- **Work to do**
Answer these questions from the email:
1. On what date was the email sent?
2. In approach (A), what is compared after gnulib-tool is invoked?
3. In approach (B), what is invoked besides gnulib-tool?

- **Page text**
From: Simon Josefsson
Subject: Re: planning for beta-testing gnulib-tool.py
Date: Mon, 11 Mar 2024 01:02:48 +0100
User-agent: Gnus/5.13 (Gnus v5.13) Emacs/27.1 (gnu/linux)

Bruno Haible <bruno@clisp.org> writes:

> I guess we are thinking about slightly different things:
>
>   * (A) I am thinking about
>     - for P in { coreutils, gettext, ... }, taking a frozen(!) checkout of P,
>       removing irrelevant source files (esp. all *.h, *.c, documentation, 
> etc.),
>     - and a frozen(!) set of gnulib modules at a specific time point,
>     - and merely invoke gnulib-tool and compare the generated files and 
> stdout.
>
>   * (B) You seem to be thinking about
>     - for P in { coreutils, gettext, ... }, taking the current git of P
>       (or latest release of P),
>     - taking the current set of gnulib modules,
>     - and invoke not only gnulib-tool, but also './configure' and make.

- **Entries supplied**

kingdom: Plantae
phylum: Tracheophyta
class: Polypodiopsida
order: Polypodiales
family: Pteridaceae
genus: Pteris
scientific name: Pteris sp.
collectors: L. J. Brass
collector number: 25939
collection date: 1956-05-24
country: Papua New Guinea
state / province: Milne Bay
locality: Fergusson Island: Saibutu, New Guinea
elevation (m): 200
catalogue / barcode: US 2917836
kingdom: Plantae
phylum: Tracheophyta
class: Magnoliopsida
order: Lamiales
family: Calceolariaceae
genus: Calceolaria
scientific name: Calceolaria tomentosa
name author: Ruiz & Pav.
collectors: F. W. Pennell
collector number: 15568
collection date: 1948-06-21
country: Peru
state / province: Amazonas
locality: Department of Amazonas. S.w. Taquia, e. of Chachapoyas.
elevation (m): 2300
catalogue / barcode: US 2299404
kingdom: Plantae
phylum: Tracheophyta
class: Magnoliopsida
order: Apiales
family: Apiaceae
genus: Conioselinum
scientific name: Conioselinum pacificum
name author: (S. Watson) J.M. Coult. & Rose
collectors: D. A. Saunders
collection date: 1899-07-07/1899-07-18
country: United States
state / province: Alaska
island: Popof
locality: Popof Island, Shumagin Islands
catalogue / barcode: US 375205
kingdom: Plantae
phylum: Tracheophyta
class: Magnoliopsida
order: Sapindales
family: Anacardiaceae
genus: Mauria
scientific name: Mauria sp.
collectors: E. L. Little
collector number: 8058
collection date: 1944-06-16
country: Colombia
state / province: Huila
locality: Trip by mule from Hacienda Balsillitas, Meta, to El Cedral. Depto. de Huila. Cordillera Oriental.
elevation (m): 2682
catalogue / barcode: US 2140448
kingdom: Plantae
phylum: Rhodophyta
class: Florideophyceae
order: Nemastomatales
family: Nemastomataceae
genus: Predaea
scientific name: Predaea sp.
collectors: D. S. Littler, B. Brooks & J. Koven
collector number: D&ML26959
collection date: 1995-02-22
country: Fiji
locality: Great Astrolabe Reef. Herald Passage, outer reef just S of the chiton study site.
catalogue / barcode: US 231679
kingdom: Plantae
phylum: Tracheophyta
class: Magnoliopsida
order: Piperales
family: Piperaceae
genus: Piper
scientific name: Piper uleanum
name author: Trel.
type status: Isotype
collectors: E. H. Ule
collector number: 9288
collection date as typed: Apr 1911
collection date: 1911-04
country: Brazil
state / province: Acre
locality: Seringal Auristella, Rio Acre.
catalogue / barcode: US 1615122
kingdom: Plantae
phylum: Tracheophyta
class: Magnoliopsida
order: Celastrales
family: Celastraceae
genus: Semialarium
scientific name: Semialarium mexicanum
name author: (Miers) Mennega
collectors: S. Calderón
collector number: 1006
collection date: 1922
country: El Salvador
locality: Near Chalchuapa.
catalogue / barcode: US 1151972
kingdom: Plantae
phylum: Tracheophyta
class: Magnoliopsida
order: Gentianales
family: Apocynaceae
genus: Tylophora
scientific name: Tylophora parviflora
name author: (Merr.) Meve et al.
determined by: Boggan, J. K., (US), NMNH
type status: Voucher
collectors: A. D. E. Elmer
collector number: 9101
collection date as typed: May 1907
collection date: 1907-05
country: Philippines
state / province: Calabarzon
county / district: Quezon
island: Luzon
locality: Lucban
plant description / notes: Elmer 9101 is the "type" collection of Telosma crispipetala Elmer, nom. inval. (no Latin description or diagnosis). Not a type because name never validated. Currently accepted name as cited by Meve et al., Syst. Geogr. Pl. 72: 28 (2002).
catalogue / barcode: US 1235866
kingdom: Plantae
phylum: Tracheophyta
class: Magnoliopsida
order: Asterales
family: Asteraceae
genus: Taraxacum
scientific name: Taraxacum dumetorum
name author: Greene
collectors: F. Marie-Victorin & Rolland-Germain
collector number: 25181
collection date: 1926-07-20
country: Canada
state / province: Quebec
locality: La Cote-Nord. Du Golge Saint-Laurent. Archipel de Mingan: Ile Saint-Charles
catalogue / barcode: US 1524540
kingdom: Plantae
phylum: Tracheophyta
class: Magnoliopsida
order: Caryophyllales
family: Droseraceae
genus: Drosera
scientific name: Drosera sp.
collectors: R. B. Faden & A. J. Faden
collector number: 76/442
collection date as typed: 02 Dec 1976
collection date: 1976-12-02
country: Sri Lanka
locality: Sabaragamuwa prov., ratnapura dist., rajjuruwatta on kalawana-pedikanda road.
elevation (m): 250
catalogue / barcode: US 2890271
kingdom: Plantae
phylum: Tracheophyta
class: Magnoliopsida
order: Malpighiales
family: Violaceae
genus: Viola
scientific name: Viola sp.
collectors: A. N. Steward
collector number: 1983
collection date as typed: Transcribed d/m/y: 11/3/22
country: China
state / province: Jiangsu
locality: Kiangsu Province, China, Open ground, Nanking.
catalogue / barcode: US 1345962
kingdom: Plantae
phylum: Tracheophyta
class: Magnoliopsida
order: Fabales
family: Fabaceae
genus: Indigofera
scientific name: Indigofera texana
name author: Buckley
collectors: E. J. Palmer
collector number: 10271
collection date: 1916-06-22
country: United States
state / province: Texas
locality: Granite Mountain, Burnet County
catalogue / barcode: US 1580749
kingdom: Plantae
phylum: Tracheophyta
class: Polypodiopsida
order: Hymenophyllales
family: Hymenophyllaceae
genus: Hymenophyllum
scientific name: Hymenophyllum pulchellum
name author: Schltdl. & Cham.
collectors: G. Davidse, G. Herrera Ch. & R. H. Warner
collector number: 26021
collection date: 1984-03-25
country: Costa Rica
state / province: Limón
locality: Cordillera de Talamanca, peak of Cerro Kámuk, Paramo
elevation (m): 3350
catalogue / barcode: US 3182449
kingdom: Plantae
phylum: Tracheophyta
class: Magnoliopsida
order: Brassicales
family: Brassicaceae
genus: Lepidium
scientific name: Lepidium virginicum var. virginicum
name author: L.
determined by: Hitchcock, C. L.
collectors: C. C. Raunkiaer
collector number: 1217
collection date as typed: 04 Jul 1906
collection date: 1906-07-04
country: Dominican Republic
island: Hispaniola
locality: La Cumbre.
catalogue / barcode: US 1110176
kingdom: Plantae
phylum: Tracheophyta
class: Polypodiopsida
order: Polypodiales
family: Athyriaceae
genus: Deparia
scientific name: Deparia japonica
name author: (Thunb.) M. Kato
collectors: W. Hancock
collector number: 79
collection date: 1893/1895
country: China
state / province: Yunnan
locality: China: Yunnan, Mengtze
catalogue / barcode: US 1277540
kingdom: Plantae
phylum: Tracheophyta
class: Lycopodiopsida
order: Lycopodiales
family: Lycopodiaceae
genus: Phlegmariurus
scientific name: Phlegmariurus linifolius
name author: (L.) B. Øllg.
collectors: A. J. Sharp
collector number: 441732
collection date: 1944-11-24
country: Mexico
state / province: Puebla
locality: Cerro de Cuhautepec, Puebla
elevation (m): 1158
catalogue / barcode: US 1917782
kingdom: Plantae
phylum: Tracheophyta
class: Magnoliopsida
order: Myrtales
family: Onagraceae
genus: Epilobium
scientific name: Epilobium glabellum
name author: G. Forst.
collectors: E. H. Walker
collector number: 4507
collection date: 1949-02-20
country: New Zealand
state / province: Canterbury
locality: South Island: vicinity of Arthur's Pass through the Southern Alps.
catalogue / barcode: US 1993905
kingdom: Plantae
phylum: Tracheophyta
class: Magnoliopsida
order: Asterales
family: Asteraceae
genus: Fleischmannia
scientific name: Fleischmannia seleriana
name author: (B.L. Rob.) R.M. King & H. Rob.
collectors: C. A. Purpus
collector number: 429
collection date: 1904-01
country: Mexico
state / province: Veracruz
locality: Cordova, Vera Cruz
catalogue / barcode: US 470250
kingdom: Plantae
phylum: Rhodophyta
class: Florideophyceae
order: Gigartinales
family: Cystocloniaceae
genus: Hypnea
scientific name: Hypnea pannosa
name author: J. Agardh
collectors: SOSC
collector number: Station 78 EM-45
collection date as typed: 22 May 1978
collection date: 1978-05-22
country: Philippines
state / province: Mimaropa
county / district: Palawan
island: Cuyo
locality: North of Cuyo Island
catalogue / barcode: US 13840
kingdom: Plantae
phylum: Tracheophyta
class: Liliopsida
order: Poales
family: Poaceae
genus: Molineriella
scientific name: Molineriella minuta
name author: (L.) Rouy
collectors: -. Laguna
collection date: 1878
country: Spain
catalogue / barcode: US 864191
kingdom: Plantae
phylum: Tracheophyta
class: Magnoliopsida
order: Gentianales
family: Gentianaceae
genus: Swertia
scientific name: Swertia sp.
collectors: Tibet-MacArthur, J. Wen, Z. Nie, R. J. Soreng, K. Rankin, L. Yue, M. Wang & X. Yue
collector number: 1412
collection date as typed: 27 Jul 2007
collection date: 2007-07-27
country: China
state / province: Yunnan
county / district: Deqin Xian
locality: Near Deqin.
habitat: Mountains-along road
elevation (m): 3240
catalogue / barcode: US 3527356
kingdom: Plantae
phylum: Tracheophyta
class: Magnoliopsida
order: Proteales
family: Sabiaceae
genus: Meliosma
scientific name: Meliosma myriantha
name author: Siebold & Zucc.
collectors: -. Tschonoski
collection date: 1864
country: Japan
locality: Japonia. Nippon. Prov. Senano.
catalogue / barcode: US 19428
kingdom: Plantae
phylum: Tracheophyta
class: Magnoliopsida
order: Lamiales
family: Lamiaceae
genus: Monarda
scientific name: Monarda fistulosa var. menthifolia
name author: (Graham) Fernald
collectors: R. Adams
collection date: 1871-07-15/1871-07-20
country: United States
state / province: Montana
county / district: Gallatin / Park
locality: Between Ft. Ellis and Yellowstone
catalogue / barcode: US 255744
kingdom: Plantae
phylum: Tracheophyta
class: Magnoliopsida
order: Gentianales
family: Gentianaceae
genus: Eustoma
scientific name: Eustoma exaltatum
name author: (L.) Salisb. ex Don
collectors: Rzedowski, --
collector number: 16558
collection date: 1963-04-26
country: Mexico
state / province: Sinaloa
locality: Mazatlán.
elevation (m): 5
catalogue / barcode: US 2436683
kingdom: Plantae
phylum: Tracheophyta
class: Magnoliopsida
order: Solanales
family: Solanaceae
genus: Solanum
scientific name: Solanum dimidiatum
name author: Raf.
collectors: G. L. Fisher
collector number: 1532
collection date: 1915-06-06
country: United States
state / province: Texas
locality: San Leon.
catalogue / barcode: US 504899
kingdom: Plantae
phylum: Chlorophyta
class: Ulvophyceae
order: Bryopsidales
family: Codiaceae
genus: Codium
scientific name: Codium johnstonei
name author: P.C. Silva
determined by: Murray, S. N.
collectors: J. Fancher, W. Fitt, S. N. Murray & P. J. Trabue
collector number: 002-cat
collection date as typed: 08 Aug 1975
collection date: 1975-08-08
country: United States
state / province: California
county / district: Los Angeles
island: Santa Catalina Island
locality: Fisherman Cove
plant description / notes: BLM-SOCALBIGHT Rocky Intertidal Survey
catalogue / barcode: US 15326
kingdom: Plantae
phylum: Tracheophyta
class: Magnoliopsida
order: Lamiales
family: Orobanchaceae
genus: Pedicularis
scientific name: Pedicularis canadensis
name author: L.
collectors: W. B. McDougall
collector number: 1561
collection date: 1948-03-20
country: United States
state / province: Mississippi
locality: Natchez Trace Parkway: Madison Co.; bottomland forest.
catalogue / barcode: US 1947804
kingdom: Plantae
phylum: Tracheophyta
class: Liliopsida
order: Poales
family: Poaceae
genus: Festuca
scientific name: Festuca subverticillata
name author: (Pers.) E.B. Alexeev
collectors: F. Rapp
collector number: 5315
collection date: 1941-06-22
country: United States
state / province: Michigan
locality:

- **Solution to this exercise**
1. Monday, 11 March 2024
2. The generated files and stdout
3. './configure' and make